When you specify a type in a type signature, you're really specifying a type variable with a constraint:
multi foo (Bar $x) {...}
Is equivalent to:
multi foo (::T $x <= Bar{::T}) {...}
And so a role that returns the type the role defines is still a role, even though it appears to depend on the type contravariantly:
role Foo {
method bar (--> Foo) {...}
}
Is equivalent to:
theory Foo{::T} {
multi bar (T --> Foo) {...}
# which is
multi bar (T --> ::U <= Foo{U}) {...}
}
That is, you don't return the same type, you just return one that conforms to the same interface.
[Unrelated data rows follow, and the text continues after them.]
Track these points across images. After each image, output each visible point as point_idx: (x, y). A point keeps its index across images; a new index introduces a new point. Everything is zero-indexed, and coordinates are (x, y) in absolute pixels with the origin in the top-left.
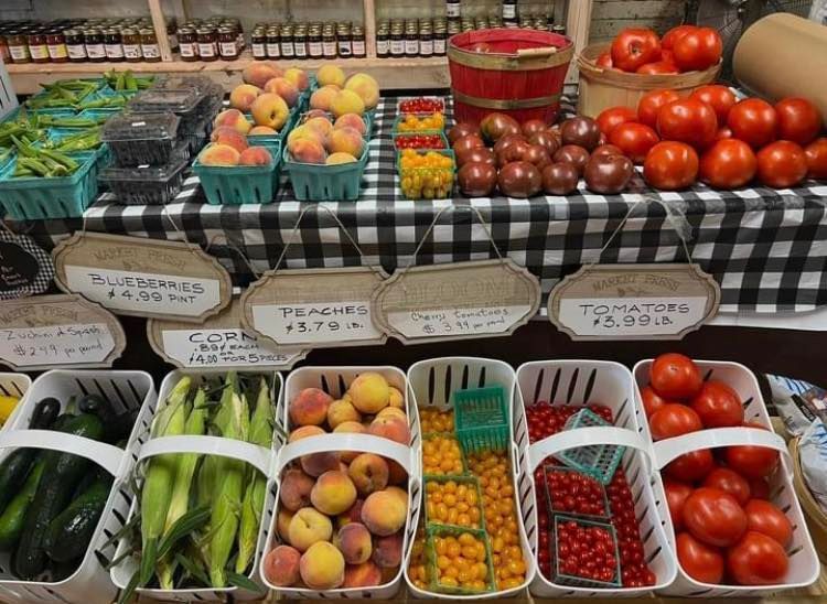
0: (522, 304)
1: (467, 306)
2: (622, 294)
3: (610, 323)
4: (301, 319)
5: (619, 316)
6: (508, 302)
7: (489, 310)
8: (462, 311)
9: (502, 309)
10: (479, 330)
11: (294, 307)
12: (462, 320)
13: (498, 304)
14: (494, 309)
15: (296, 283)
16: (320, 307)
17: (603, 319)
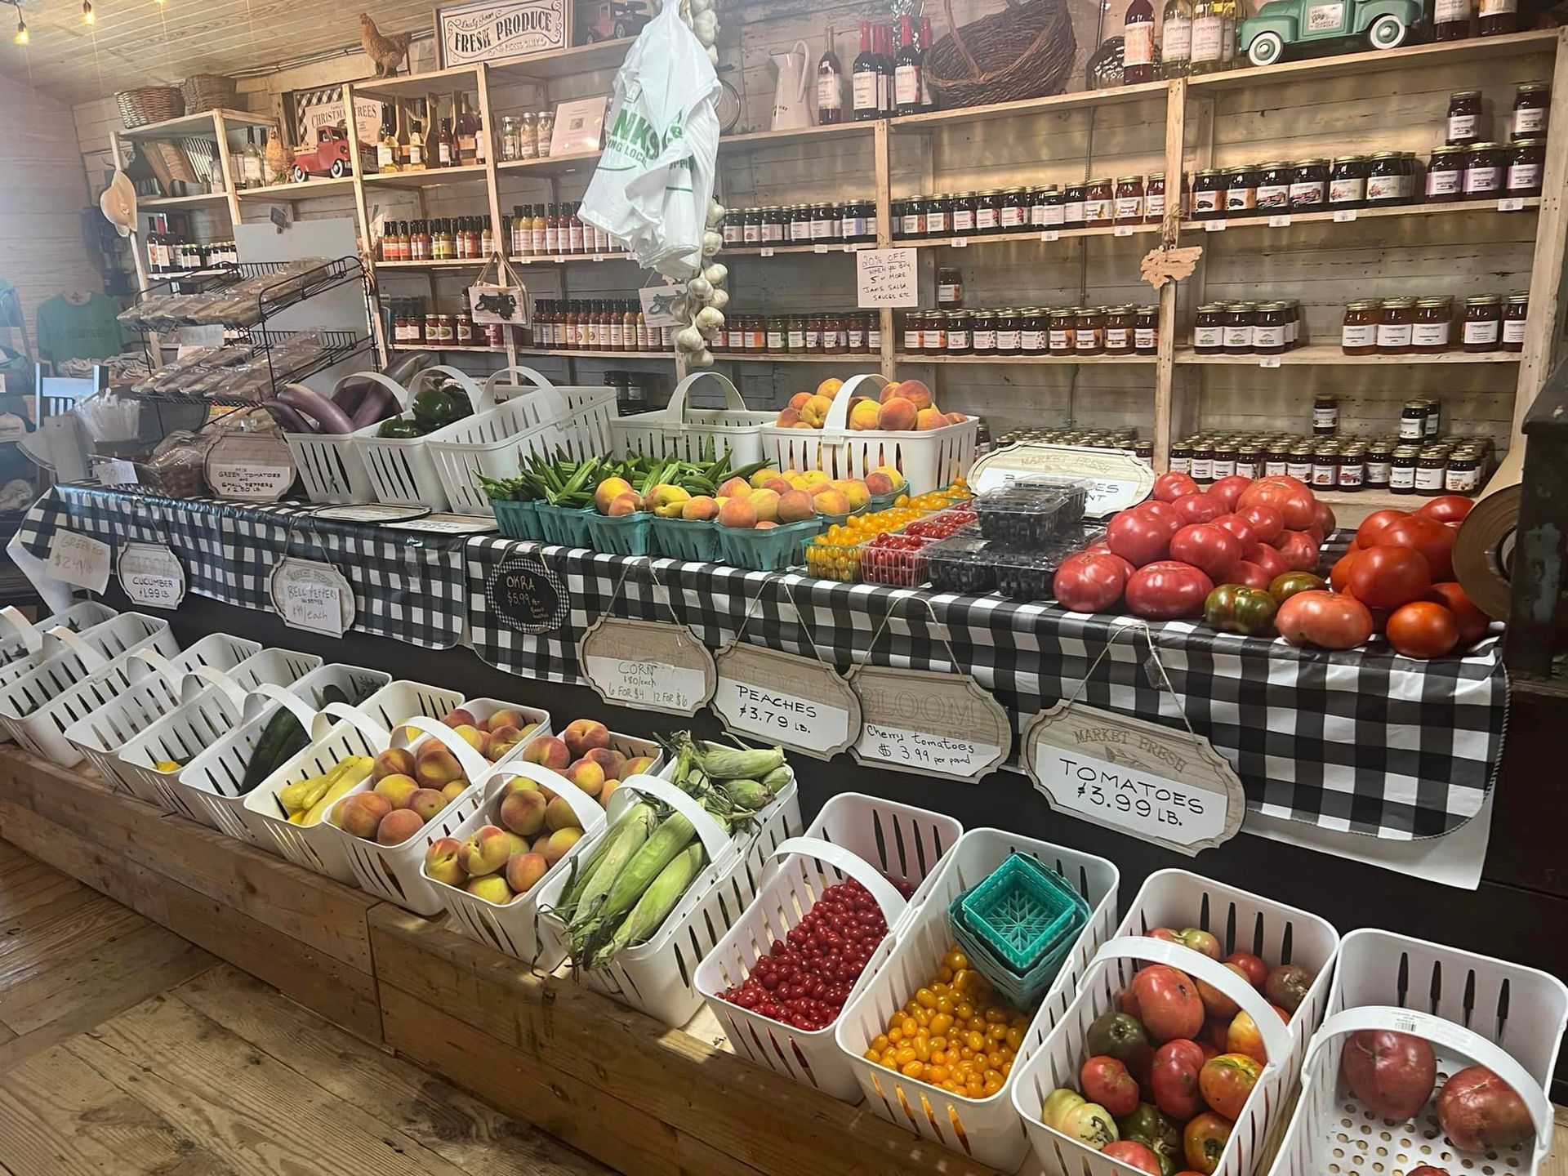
0: (989, 742)
1: (928, 731)
2: (1111, 757)
3: (1098, 798)
4: (755, 704)
5: (1109, 790)
6: (976, 737)
7: (952, 741)
8: (923, 736)
9: (967, 744)
10: (940, 767)
11: (750, 687)
12: (922, 748)
13: (962, 736)
14: (958, 742)
15: (753, 660)
16: (773, 695)
17: (1089, 789)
Finally, let's look at the full reduction of our Tree union type and
try to understand it:
union Tree (
Leaf($value),
Branch(Tree $left, Tree $right),
);
This turns into:
theory Leaf{::T} { # expanded from "role Leaf"
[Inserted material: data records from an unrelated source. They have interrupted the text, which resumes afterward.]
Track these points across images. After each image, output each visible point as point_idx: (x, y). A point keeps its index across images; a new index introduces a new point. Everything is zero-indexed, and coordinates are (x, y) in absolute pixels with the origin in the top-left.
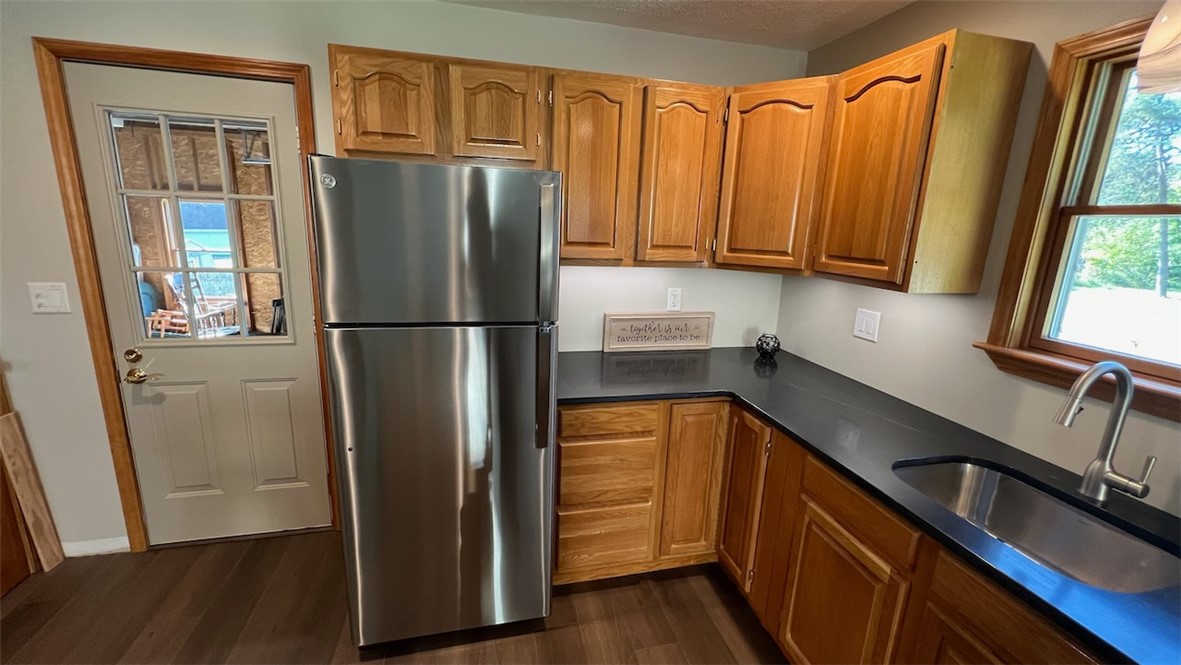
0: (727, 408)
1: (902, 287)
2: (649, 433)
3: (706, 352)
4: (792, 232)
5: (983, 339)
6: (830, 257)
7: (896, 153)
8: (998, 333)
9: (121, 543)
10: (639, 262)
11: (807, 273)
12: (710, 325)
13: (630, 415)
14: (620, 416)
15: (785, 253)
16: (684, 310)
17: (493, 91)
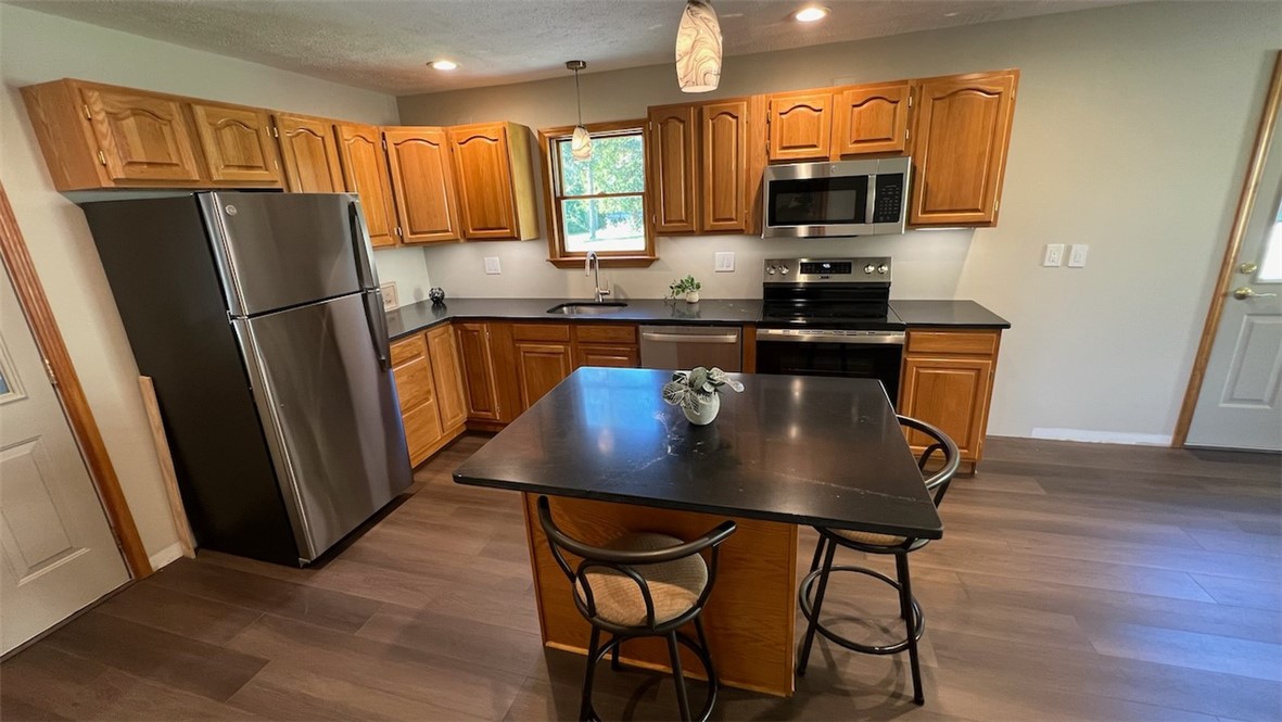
0: (451, 328)
1: (518, 239)
2: (418, 355)
3: (398, 311)
4: (448, 219)
5: (549, 258)
6: (474, 230)
7: (497, 175)
8: (552, 253)
11: (462, 241)
12: (395, 291)
13: (409, 345)
14: (404, 346)
15: (448, 231)
17: (234, 127)
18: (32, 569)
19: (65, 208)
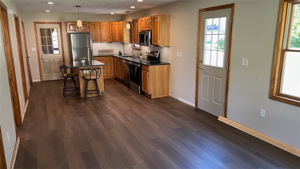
0: (112, 58)
1: (123, 43)
2: (104, 60)
4: (117, 38)
6: (120, 40)
9: (39, 80)
10: (101, 42)
12: (113, 51)
16: (109, 49)
17: (83, 25)
18: (57, 73)
19: (67, 35)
multi pattern:<Leaf> (T --> (Any,)) {...}
}
theory Branch{::T} {
multi pattern:<Branch> (T --> (::U, ::V)
<= Tree{::U} && Tree{::V}) {...}
}
theory Tree{::T} <= Leaf{::T} || Branch{::T} { # note the or
multi Leaf ($value --> T) {...}
multi Branch (::A $left, ::B $right --> T
<= Tree{::A} && Tree{::B})
{...}
}
Whew, good thing we don't have to write that. As you can see, even
though it looks like Branch is behaving covariantly by looking at the
union, it isn't. A branch accepts any two things that behave like this
Tree, not the tree itself.
Here is a summary of the object-oriented vocabulary in Perl:
theory
role
factory
class
union
model
models
does
models. A does B is a shorthand for
A{::T} models B{::T}.
multi
method
generator
There's a little problem with the GADT form:
union AST[::] (
Const(::T --> AST[::T]),
);
This convolves to:
theory AST{::A, ::B} {
multi Const(::T --> ::U <= AST[::T]{::U}) {...}
}
Which doesn't even say anything about ::B. It should be:
theory AST{V} {
multi Const(::T --> ::U <= V{::T, ::U}) {...}
}
That is, it is a theory-valued theory. I guess this makes sense, as all types are really theories. But so far type variables can only assume concrete types; that's the cool thing about them. You can never explicitly mention a concrete type, but that's the only thing a variable can be, so you have to go through interfaces.
I suppose theory-valued theories are necessary if we want GADT (and there are probably some other uses as well), but I fear what it will do to the type inferencer. Maybe there is another way.
UPDATE: There is, and here it is. Each case gets its own theory, which lifts the return value from the constructor. Let's consider a two-constructor union:
union AST[::] (
Const(::T --> AST[::T]),
TestZero(AST[Int] --> AST[Bool]),
);
This convolves to:
theory AST::Const{::T, ::ASTT} {
multi Const(T --> ASTT) {...}
}
theory AST::TestZero{::ASTBool} {
multi TestZero(::T --> ASTBool
<= AST{::TInt, ::T} && Int{::TInt}) {...}
}
# I'll use => as a shorthand for "implies"; i.e. a => b is
# equivalent to !a || b
theory AST{::Param, ::Tree}
<= AST::Const{::Param, ::Tree}
&& (Bool{::Param} => AST::TestZero{::Tree})
{ }
So it all reduces to complex logic between concrete (non-variable)
theories T and type variables ::V in the form T{::V}.